Although many people remain uncomfortable in the presence of people of other religious traditions, it’s likely that we will come in contact with “the other.” Although the United States may have been predominantly Christian at its birth, and it may remain a majority Christian nation, but the fact is the diversity of this nation is increasing rapidly. Indeed, in most of our communities, the faith tradition that is growing the fastest, especially among the young, is “decline to state.” Even as Americans are becoming increasingly averse to political affiliation, the same is true of their religious affiliations. Still, we remain a very religious people, even if the options before us are increasing quickly. Because this is true, it’s likely we will encounter a person of a very different tradition, and we might even be invited to share in a religious service or ceremony. It might be a regular service of worship, or, more likely, a wedding or funeral. The question is, how should one behave?

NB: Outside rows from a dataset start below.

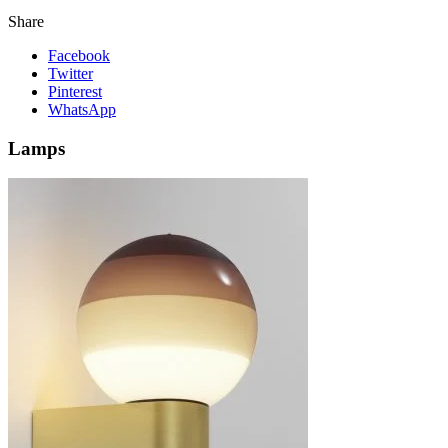
Share
Facebook
Twitter
Pinterest
WhatsApp
Lamps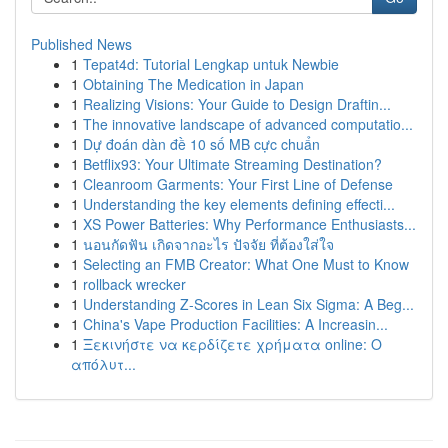
Published News
1
Tepat4d: Tutorial Lengkap untuk Newbie
1
Obtaining The Medication in Japan
1
Realizing Visions: Your Guide to Design Draftin...
1
The innovative landscape of advanced computatio...
1
Dự đoán dàn đề 10 số MB cực chuẩn
1
Betflix93: Your Ultimate Streaming Destination?
1
Cleanroom Garments: Your First Line of Defense
1
Understanding the key elements defining effecti...
1
XS Power Batteries: Why Performance Enthusiasts...
1
นอนกัดฟัน เกิดจากอะไร ปัจจัย ที่ต้องใส่ใจ
1
Selecting an FMB Creator: What One Must to Know
1
rollback wrecker
1
Understanding Z-Scores in Lean Six Sigma: A Beg...
1
China's Vape Production Facilities: A Increasin...
1
Ξεκινήστε να κερδίζετε χρήματα online: Ο
απόλυτ...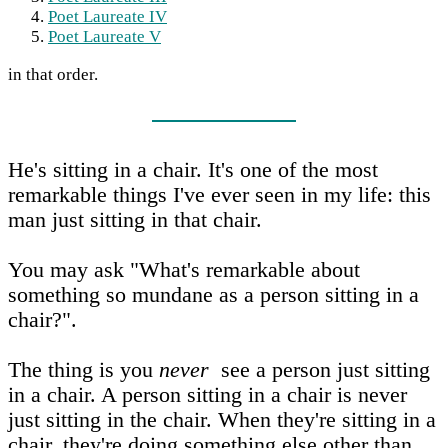
Poet Laureate IV
Poet Laureate V
in that order.
He's sitting in a chair. It's one of the most
remarkable things I've ever seen in my life: this
man just sitting in that chair.
You may ask "What's remarkable about
something so mundane as a person sitting in a
chair?".
The thing is you
never
see a person just sitting
in a chair. A person sitting in a chair is never
just sitting in the chair. When they're sitting in a
chair, they're doing something else other than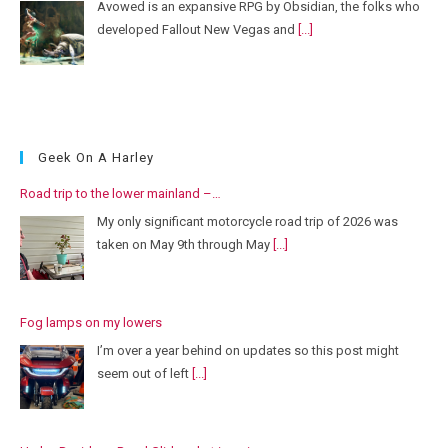
Avowed is an expansive RPG by Obsidian, the folks who
developed Fallout New Vegas and
[...]
Geek On A Harley
Road trip to the lower mainland –…
My only significant motorcycle road trip of 2026 was
taken on May 9th through May
[...]
Fog lamps on my lowers
I’m over a year behind on updates so this post might
seem out of left
[...]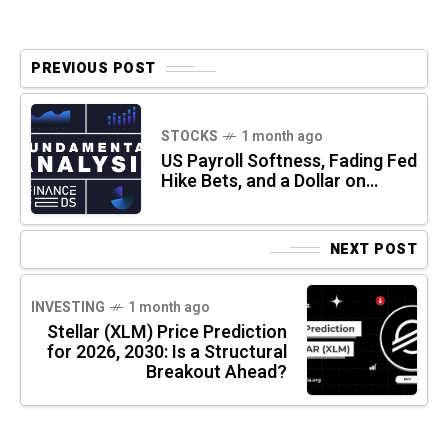
PREVIOUS POST
STOCKS
1 month ago
US Payroll Softness, Fading Fed
Hike Bets, and a Dollar on…
NEXT POST
INVESTING
1 month ago
Stellar (XLM) Price Prediction
for 2026, 2030: Is a Structural
Breakout Ahead?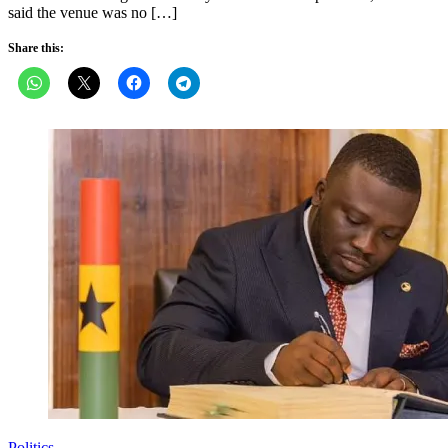
said the venue was no […]
Share this:
Politics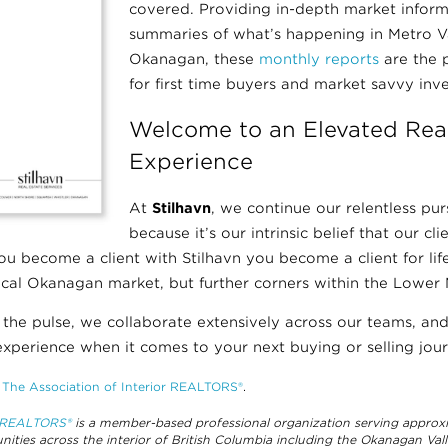
covered. Providing in-depth market infor
summaries of what’s happening in Metro 
Okanagan, these
monthly reports
are the p
for first time buyers and market savvy inve
Welcome to an Elevated Real
Experience
At
Stilhavn
, we continue our relentless pur
because it’s our intrinsic belief that our cl
u become a client with Stilhavn you become a client for life,
ocal Okanagan market, but further corners within the Lower 
 the pulse, we collaborate extensively across our teams, a
xperience when it comes to your next buying or selling jour
f
The Association of Interior REALTORS®
.
r REALTORS®
is a member-based professional organization serving appro
ities across the interior of British Columbia including the Okanagan Va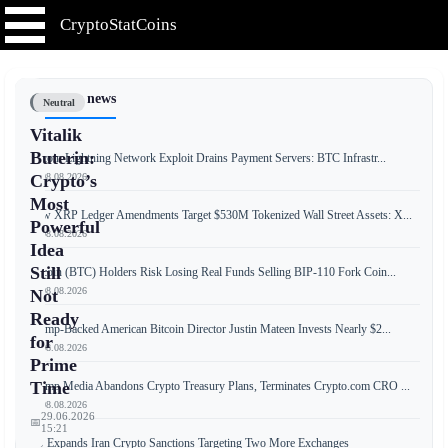
CryptoStatCoins
📰 Latest news
Neutral
Vitalik
Buterin:
Bitcoin Lightning Network Exploit Drains Payment Servers: BTC Infrastr...
📅 08.08.2026
Crypto’s
Most
New XRP Ledger Amendments Target $530M Tokenized Wall Street Assets: X...
Powerful
📅 08.08.2026
Idea
Still
Bitcoin (BTC) Holders Risk Losing Real Funds Selling BIP-110 Fork Coin...
📅 08.08.2026
Not
Ready
Trump-Backed American Bitcoin Director Justin Mateen Invests Nearly $2...
for
📅 08.08.2026
Prime
Time
Trump Media Abandons Crypto Treasury Plans, Terminates Crypto.com CRO ...
📅 08.08.2026
29.06.2026
📅
15:21
US Expands Iran Crypto Sanctions Targeting Two More Exchanges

Akasha Lonsdale is a self-described Interfaith Minister and trained psychotherapist. I’m not exactly sure what that an Interfaith Minister is, but Lonsdale has written a book that fills a great need. In less than 350 pages, she shares with the reader basic information about beliefs and practices of the great world religions. She explores the three branches of Christianity, Judaism, Islam, Hinduism, Sikhism, and Buddhism. In each chapter, Lonsdale lays out the basic beliefs, explains the religious rites, and describes the events that fill out the religion’s calendar. In the course of reading the book, we learn how each tradition celebrates marriages and births, as well sharing the rites and beliefs that surround death. At the end of each chapter, the author provides a glossary of important words. By reading these chapters, one will be prepared to engage people of other faiths with respect and understanding. The fear of the other that so often keeps us separated can be dissipated. We can understand why, for instance, a Sikh male wear’s a turban or carries a ceremonial sword. We gain an understanding of why a typical Muslim woman would choose to cover her hair.
In writing this book, the author has consulted leaders and scholars from each tradition. This is important because if we are to be properly introduced to a religious tradition, we must be assured that what is written reflects actual practice and not stereotype. Lonsdale writes with great respect for each tradition. There is no condescension or condemnation. If one is looking for a critique of the religious tradition, they’ll want to look elsewhere, because that’s not the point of the book. If I have any real criticism of the book is Lonsdale’s decision to use the Church of England (Anglicanism/Episcopalianism) as the representative Protestant body. It’s not surprising, considering that she hails from Britain, that she would make this choice, but the reader might have been better served had she lifted up a free church tradition, and then noted the way in which Anglicanism stands between the Catholic and the Free Church Protestant traditions. That said, I found her descriptions accurate, and thus showing that she is able to describe with fairness a religious tradition’s beliefs and practices.
I expect that I will make good use of this handbook, and would recommend it for anyone wishing to better understand the beliefs and practices of their neighbors. And, should you be invited to participate in the religious ceremonies of your neighbor, you'll want to have this reference handy to consult before going to the event. You will feel more comfortable and less likely to commit an embarrassing faux pas. You know, like bringing a bottle of wine to a Muslim wedding.